Paula: Wir sind sehr fokussiert bei der Arbeit, aber wir können nichts machen, ohne zwischendurch ein paar Witze zu reißen. Das gehört zu unserer Persönlichkeit. Aber ich denke, ich kann dieses Mal die "Diskussionen" ignorieren, die Jorge und ich vor den Aufnahmen über Politik geführt haben. Wir haben fast eine Stunde lang Argumente ausgetauscht! Vielleicht verstehen wir uns deshalb so gut. Wir lassen die andere Seite ihre Meinung sagen.
Anne: Mit nur sieben Songs, aber einer so reichen, immersiven Klanglandschaft – wie habt ihr entschieden, welche Stücke auf "Entreparedes" kommen?
Paula: Wir haben versucht, dieses Album in sich stimmig zu machen und gleichzeitig unsere bisherige Arbeit fortzusetzen. Andererseits wollten wir, dass unser Sound eine stärkere emotionale Ladung bekommt. Das waren die Punkte, die die Songauswahl für "Entreparedes" beeinflusst haben.
Anne: Der Abschlusstrack "(Re) Encarnado" wirkt wie ein kraftvolles Statement zu Wiedergeburt und Resilienz. Welche Botschaft wolltest Du den Hörer*innen zum Ende des Albums mitgeben?
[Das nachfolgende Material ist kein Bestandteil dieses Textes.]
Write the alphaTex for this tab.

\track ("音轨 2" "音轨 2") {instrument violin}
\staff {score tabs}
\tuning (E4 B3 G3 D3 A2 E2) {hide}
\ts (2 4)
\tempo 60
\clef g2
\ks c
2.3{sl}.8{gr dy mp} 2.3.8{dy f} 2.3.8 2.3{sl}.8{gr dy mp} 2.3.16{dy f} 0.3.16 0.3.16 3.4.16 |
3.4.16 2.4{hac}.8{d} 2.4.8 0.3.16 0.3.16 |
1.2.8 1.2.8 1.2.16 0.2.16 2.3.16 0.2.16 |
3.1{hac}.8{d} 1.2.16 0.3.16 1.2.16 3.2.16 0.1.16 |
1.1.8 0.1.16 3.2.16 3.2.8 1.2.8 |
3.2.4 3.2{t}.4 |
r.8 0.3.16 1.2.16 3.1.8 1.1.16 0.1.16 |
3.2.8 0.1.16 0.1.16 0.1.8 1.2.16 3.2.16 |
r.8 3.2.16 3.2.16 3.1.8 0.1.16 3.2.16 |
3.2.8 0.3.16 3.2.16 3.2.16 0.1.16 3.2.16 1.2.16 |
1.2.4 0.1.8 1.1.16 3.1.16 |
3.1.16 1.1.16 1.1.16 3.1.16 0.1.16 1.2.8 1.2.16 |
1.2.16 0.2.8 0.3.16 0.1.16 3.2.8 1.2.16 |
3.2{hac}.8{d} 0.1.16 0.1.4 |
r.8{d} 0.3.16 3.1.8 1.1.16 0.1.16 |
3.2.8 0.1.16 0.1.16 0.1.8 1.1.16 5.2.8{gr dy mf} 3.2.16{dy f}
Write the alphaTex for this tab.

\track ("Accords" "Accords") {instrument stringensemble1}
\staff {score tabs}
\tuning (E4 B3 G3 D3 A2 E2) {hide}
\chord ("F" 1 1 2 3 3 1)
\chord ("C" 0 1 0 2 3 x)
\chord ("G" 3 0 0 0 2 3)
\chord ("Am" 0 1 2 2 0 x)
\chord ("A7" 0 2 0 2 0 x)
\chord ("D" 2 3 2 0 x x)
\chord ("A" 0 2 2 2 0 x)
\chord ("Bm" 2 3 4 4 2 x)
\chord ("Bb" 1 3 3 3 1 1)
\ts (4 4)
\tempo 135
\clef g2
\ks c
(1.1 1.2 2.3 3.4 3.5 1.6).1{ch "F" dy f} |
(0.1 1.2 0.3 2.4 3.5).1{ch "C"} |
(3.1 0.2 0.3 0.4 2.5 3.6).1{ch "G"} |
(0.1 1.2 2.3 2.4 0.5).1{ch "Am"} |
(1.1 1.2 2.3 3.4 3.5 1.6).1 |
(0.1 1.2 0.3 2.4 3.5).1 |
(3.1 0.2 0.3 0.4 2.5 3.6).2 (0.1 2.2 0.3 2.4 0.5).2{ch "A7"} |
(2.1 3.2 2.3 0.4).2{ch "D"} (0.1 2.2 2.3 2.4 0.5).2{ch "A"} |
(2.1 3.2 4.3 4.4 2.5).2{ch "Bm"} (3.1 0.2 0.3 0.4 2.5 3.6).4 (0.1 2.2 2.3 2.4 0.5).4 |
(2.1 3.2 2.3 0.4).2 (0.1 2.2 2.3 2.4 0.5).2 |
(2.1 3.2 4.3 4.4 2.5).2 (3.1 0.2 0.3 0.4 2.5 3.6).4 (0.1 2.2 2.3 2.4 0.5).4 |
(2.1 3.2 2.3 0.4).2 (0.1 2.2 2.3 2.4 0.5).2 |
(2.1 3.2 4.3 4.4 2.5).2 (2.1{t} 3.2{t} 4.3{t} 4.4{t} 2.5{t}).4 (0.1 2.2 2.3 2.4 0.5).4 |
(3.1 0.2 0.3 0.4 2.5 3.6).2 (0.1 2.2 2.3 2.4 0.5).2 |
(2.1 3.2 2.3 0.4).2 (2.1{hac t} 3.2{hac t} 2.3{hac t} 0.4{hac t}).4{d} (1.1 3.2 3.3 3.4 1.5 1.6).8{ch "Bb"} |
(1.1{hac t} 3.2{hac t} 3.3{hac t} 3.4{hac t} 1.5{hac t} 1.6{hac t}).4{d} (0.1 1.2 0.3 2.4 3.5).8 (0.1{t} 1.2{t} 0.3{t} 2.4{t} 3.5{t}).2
Paula: Ich möchte, dass die Menschen spüren, dass Zeit unser Freund sein kann, dass wir immer Zeit haben, aufzustehen und neu anzufangen. Aber es ist wichtig, beim Neuanfang nicht die gleichen Fehler zu wiederholen, sondern aus vergangenen Erfahrungen zu lernen.
Anne: In den vergangenen zehn Jahren hast Du dazu beigetragen, das Fado neu zu definieren und ihn in den Dialog mit Rock und Metal zu bringen. Wie waren die Reaktionen sowohl von traditionellen Fado-Fans als auch aus der Metal-Community?
"Metal-Fans sind offen für Neues"
Paula: Ich denke, Menschen, die ein bestimmtes Musikgenre mögen, verschließen sich oft und lehnen alles ab, was anders ist. Zum Glück ist Metal sehr offen für Neues, und ich habe viel Unterstützung aus der Metal-Community gespürt. Von Fado-Fans habe ich kein Feedback bekommen, daher denke ich, dass meine Arbeit noch kein breites Publikum erreicht hat.
Anne: Wir leben in schnellen und oft grausamen Zeiten. Gibt es etwas, das wir alle vom Fado lernen können?
Paula: Fado ist Musik mit Geschichte, und alles, was wir aus der Geschichte lernen können, ist willkommen. Die Vergangenheit muss in die Gegenwart integriert werden, damit Fehler nicht wiederholt werden und wir lernen, im Einklang mit unserer Natur und unserem Wesen zu leben. In einer Welt, die von uns ständige Produktivität verlangt, die oft eine verschlossene Haltung und Gleichgültigkeit gegenüber den Problemen anderer fördert, schadet es nicht, innezuhalten, etwas Fado zu hören und darüber nachzudenken, was wir uns für die Zukunft unserer Spezies wünschen …
Anne: Last but not least: Was steht für Dich nach dem erfolgreichen Release von "Entreparedes" an? Gibt es noch Traum-Kollaborationen? Arbeitest Du schon an neuen Songs?
Paula: Im Moment lasse ich einfach das Leben fließen. Ich versuche, dieses Werk zu promoten. Ich möchte einige Konzerte geben, aber vor allem möchte ich das Leben fließen lassen, damit die Inspiration zurückkommen kann.
Anne: Danke, dass Du meine Fragen beantwortet hast! Es war mir eine Freude! Ich wünsche Dir alles Gute für Deine Pläne und Dein Album!
Paula: Danke! Es war großartig, diese Fragen zu beantworten. Danke, dass Du mir hilfst, meine Arbeit bekannt zu machen.